**EXERCISE PROMPT**. From the news article below on the growing use of Spanish in the US, return word for word the passage starting with "Today, it seems, many" and going on through "their own language.".

By Kris Axtman
The Christian Science Monitor
HOUSTON, March 1, 2002 -- It's a common refrain among many Hispanics in the Southwest: We didn't cross the border; the border crossed us.
It slips from the lips of descendants of families that were living here 150 years ago when half of Mexico suddenly became the United States with the signing of the Treaty of Guada-lupe Hidalgo.
Thus, from early on in its history, America was peopled with Spanish speakers.
They quickly discovered, however, that succeeding here meant communicating in English.
Today, it seems, many Americans are discovering that succeeding here now means communicating in Spanish.
As the Hispanic population continues to grow rapidly across the country, a concerted effort is being made to reach out to them in their own language.
The latest example is tonight's (March 1) Texas gubernatorial debate in Dallas. The two main Democratic candidates, Tony Sanchez and Dan Morales, have agreed to one debate in English and one in Spanish. To be broadcast statewide on public television, it's the first major political debate in the US to be held in Spanish. And it certainly won't be the last, experts say.

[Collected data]
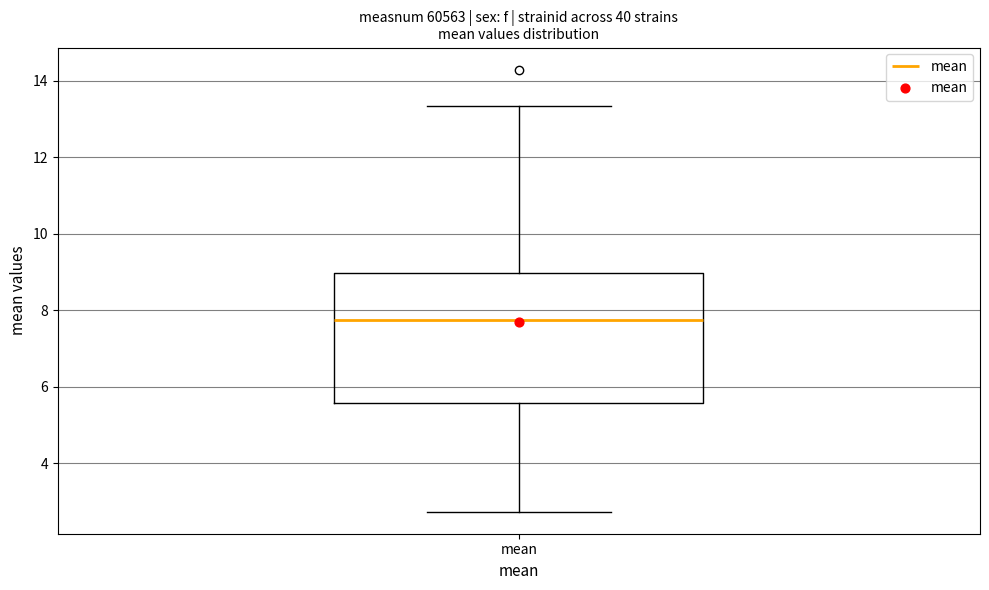

Where is the lower edge of the box for mean on the y-axis? The values are not printed on the chart, so give them approximately, as read against the axis.

5.6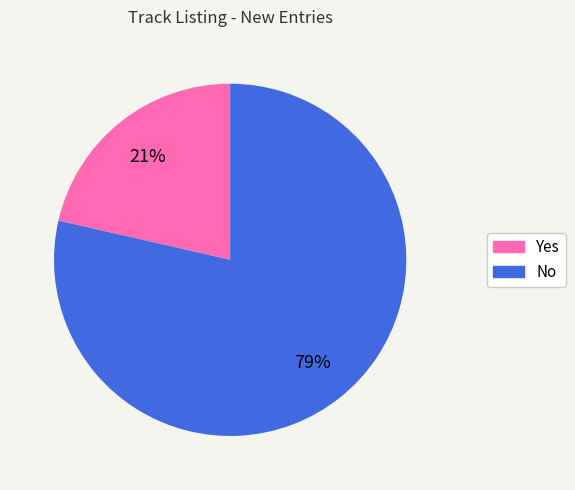

Rank the categories by value from highest to lowest.

No, Yes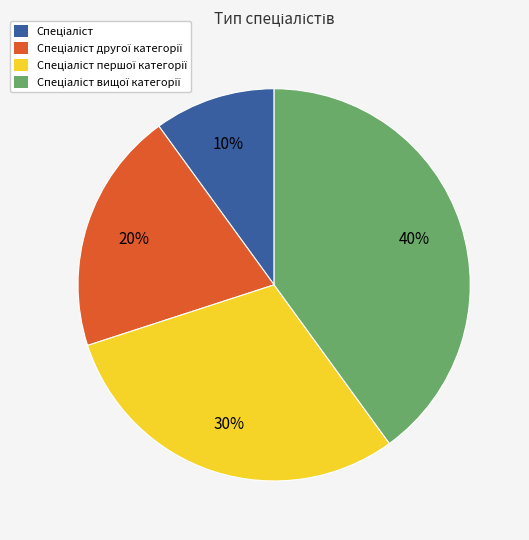

How many slices are in this pie chart?

4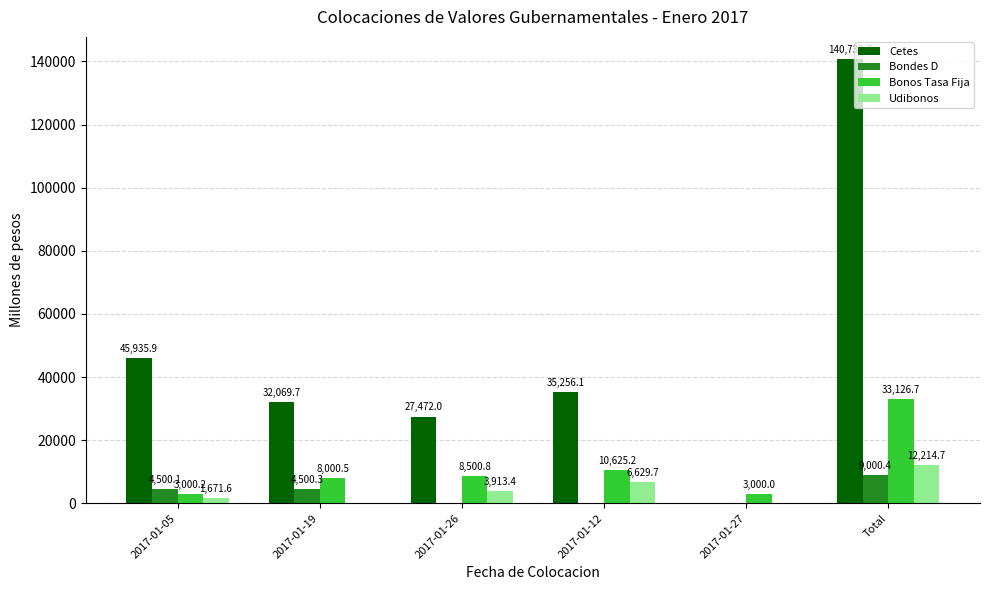

The Bonos Tasa Fija series shows 3000.2 at 2017-01-05. True or false?

True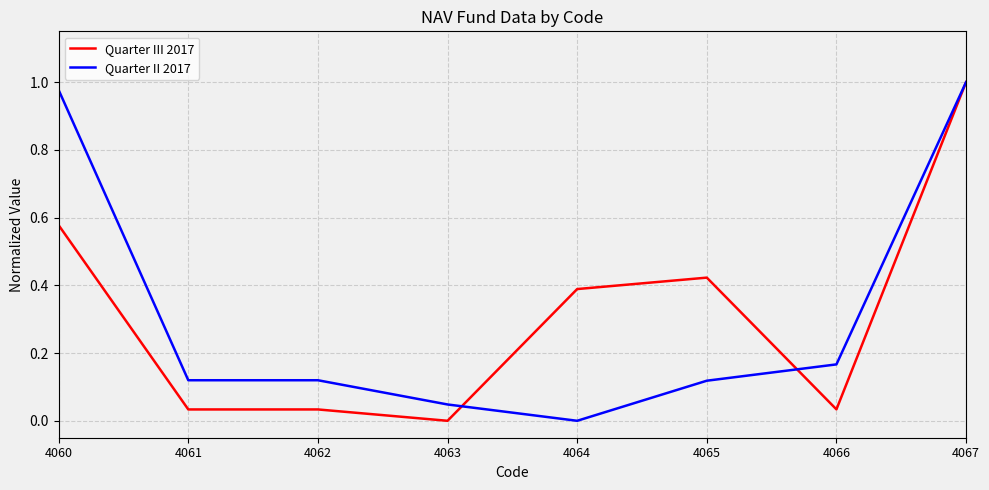

Is it true that Quarter III 2017 equals 1.0 at 4067?

True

**RESPONSE AREA**.
Today, it seems, many Americans are discovering that succeeding here now means communicating in Spanish.
As the Hispanic population continues to grow rapidly across the country, a concerted effort is being made to reach out to them in their own language.